The study found it was important to manage smokers' expectations more carefully and concluded good advice from well-trained retailers with specialist vaping knowledge would be useful.
Professor Janet Hoek, who lead the Health Research Council funded project, said that advice would be important because some people thought cutting down the number of cigarettes smoked was a successful outcome so stopped trying to quit smoking completely.
But, a study published in the UK last week showed smoking only one cigarette per day was far more harmful than previously expected - the risk of developing heart disease or having a stroke was still about half that of someone who smoked 20 a day.
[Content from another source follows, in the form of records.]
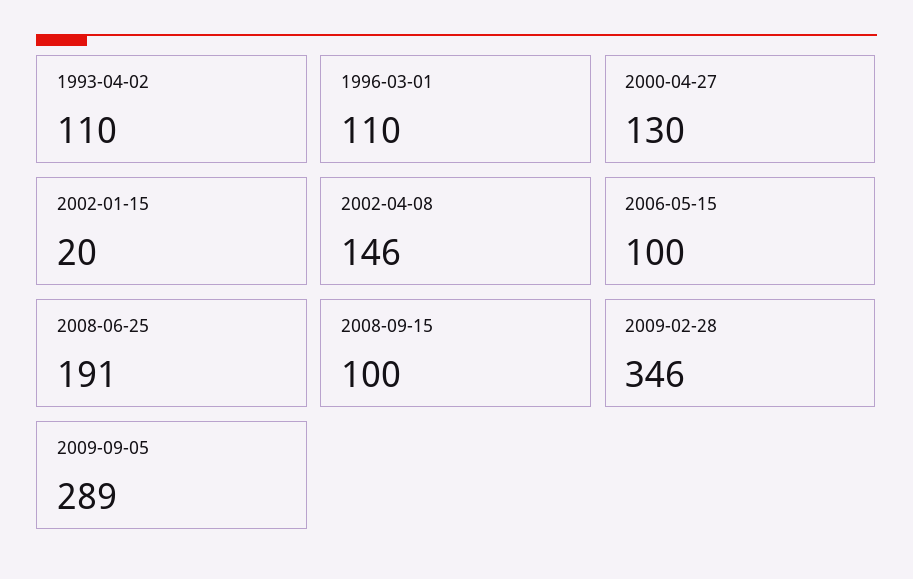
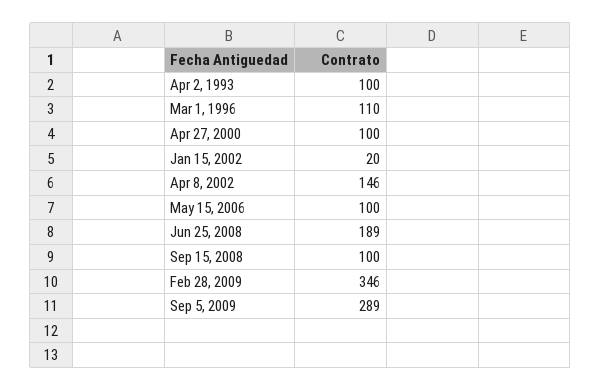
  {
-   "1993-04-02": 110,
+   "1993-04-02": 100,
    "1996-03-01": 110,
-   "2000-04-27": 130,
+   "2000-04-27": 100,
    "2002-01-15": 20,
    "2002-04-08": 146,
    "2006-05-15": 100,
-   "2008-06-25": 191,
+   "2008-06-25": 189,
    "2008-09-15": 100,
    "2009-02-28": 346,
    "2009-09-05": 289
  }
The Otago study also found that some people only switched to e-cigarettes or vaping because it was cheaper and more convenient than smoking as the price of cigarettes increased and restrictions around where smoking was allowed became tighter.
The researchers concluded that government legislation could help people make a full transition away from smoking to exclusive use of e-cigarettes and vape devices, if it was done right.
Chief executive of public health service Hāpai Te Hauora Lance Norman said while there was a consensus that electronic nicotine delivery systems were less harmful than cigarettes and were helpful for those trying to give up smoking, the new research showed more support was needed for those trying to give up.
"These findings suggest we need to support our whānau in this transition with realistic expectations, and informed, well-trained health professionals. We know from the extensive work done in New Zealand on tobacco addiction that no single intervention will be a silver bullet, one size fits all solution for everyone," he said.